Mevcut durumda dünya nüfusunun yarısından fazlası şu anda İnternet’e erişebilirken, milyarlarca insan kesintili ve düşük bant genişliği olan bağlantılara sahip veya hiç bağlı değil. Bazı şirketler bu sorunu uydu takımlarıyla çözmek için çalışıyor. Bu kuruluşlar hedeflerini gezegenin her yerinde yüksek hızlı iletişimi mümkün kılmak olarak belirlemişler. Uydular 1960’lardan beri iletişim için kullanılıyor. Gelecekte bugüne kadar fırlatılan tüm uydulardan daha fazla iletişim uydusu yörüngelerde yer alacak.
Yeni girişimciler, farklı yörüngelerde uyumlu bir şekilde düzenlenen binlerce küçük uyduyu eşgüdümlü kullanan uydu takımları oluşturmak için yarışıyor. Bu ağlar; uçakları, yolcu gemilerini, karayolu ve demiryolu taşıtlarını İnternet’e bağlamak için kullanılacak. Daha da önemlisi, şu anda çevrimdışı olan milyarlarca insan düşük maliyetli, geniş bant İnternet’e erişim imkânına kavuşacak. Diğer bazı uydu takımı çalışmaları, kurumsal pazara odaklanarak 10 Gbps bağlantı sağlamayı planlanıyor.

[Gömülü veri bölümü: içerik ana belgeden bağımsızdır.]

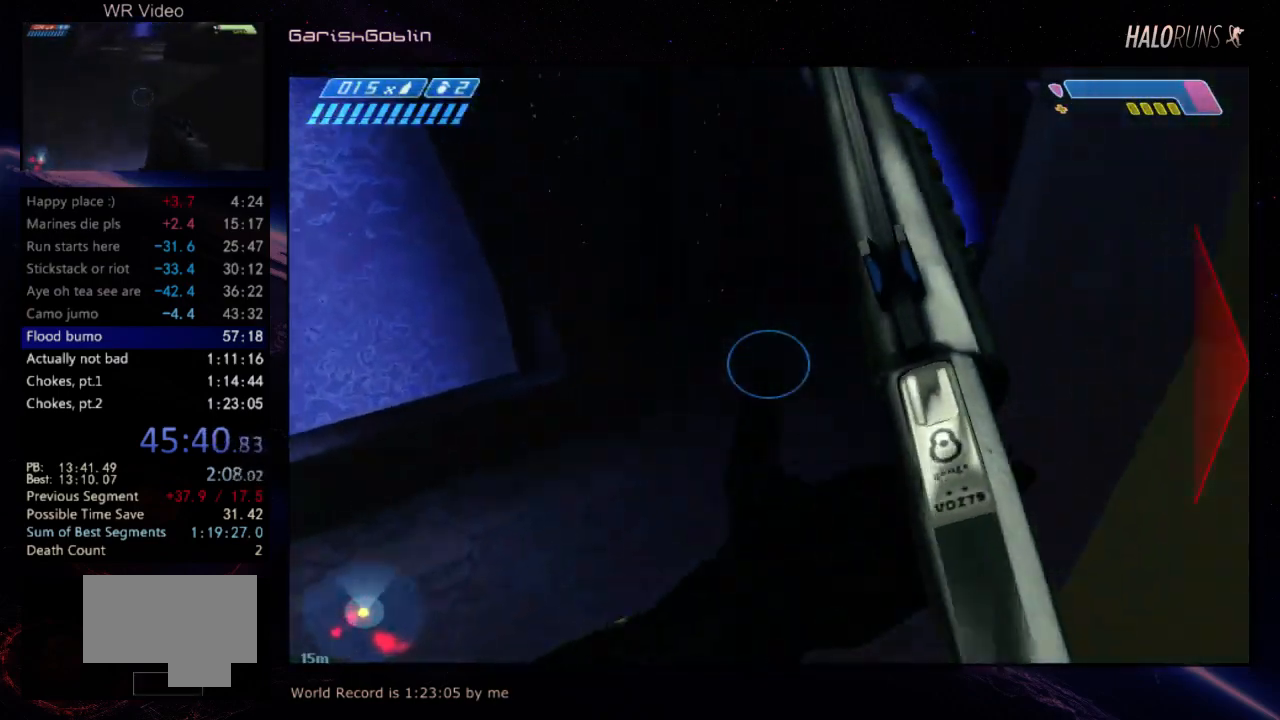
{"keys": ["w"], "events": []}
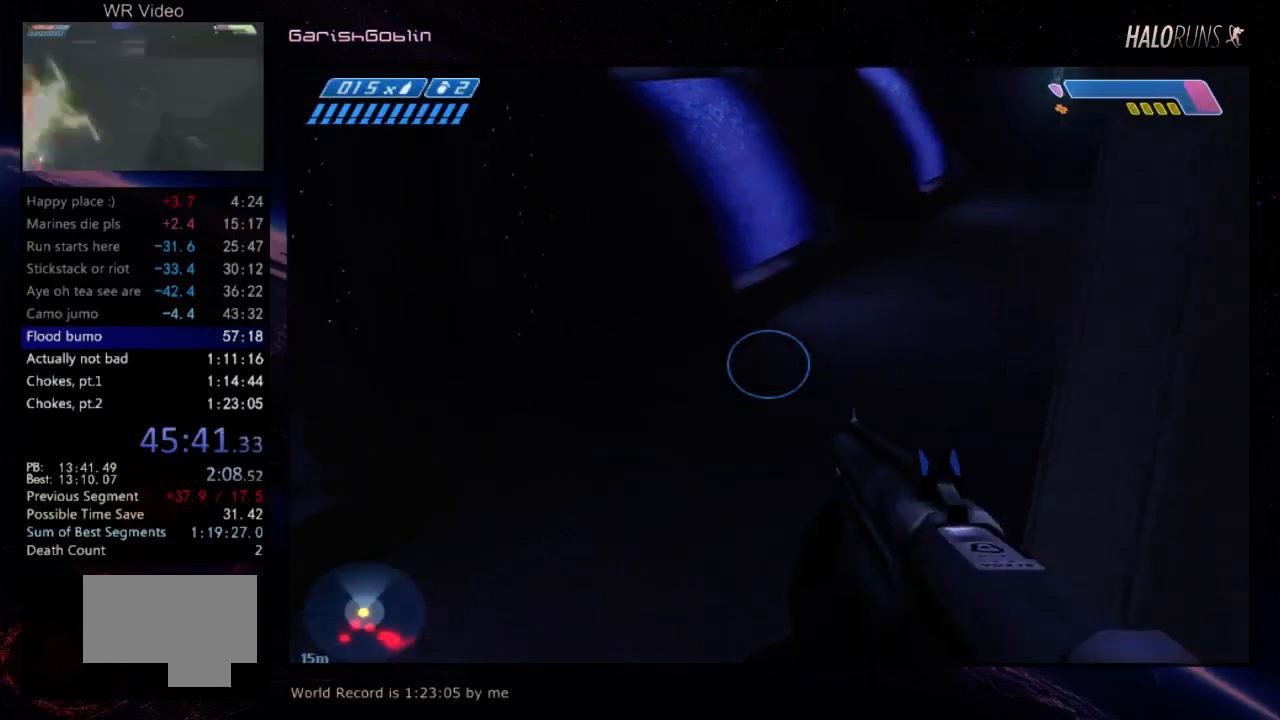
{"keys": ["w"], "events": []}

Siber güvenlik, bir süredir var olduğu göz önüne alındığında, yeni çıkan bir teknoloji gibi görünmeyebilir, ancak diğer teknolojiler gibi gelişmektedir. Verilere yasa dışı olarak erişmeye çalışan kötü niyetli bilgisayar korsanları, yakın zamanda pes etmeyecek ve en zorlu güvenlik önlemlerini bile aşmanın yollarını bulmaya devam edecekler. Bu aynı zamanda kısmen yeni teknolojinin güvenliği artırmak için uyarlanmasından kaynaklanıyor. Bilgisayar korsanları var olduğu sürece, siber güvenlik trend olan bir teknoloji olmaya devam edecek. Siber güvenlik uzmanlarına olan güçlü ihtiyacın kanıtı olarak, siber güvenlik işlerinin sayısı diğer teknoloji işlerinden üç kat daha hızlı artıyor.

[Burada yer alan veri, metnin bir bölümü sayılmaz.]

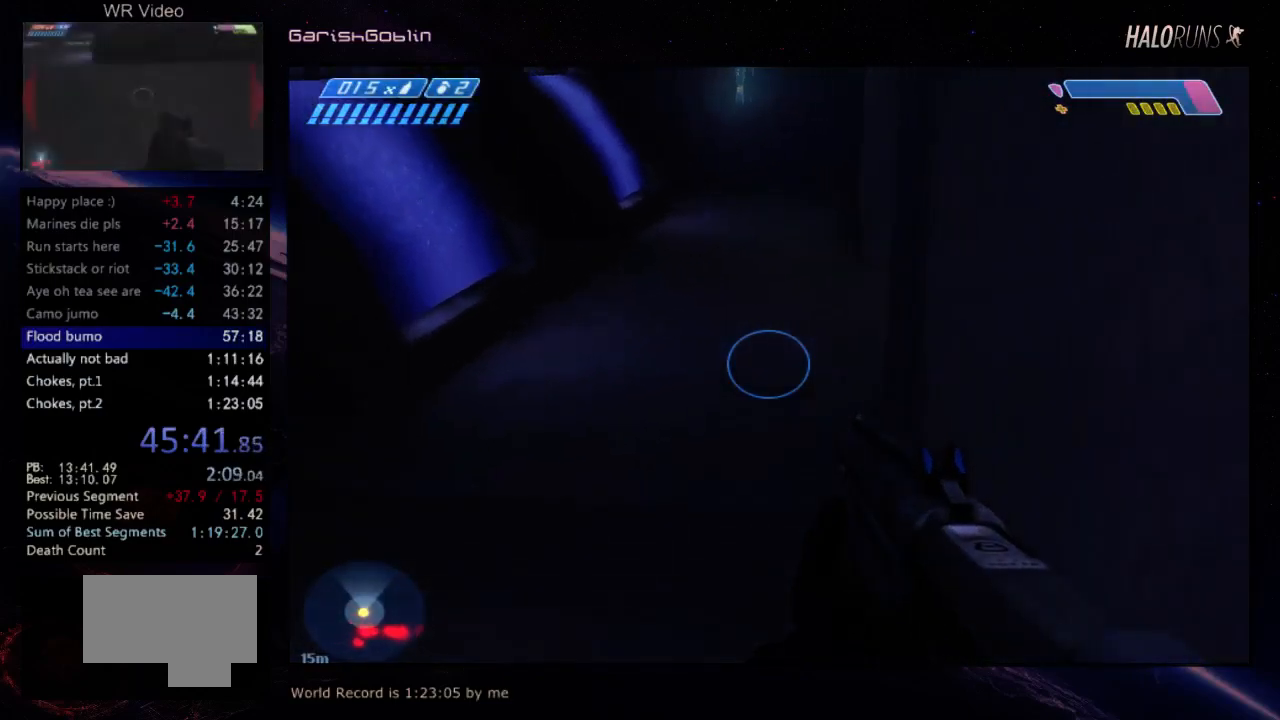
{"keys": ["w"], "events": []}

Teknolojiler her yerde ortaya çıkıyor ve gelişiyor olsa da, bunlardan bazıları şimdi ve öngörülebilir gelecek için umut verici kariyer potansiyeli sunuyor. Bu yeni teknolojilerin mevcut ilk aşamalarında işe koyulma zamanının şimdi olduğu anlamına geliyor.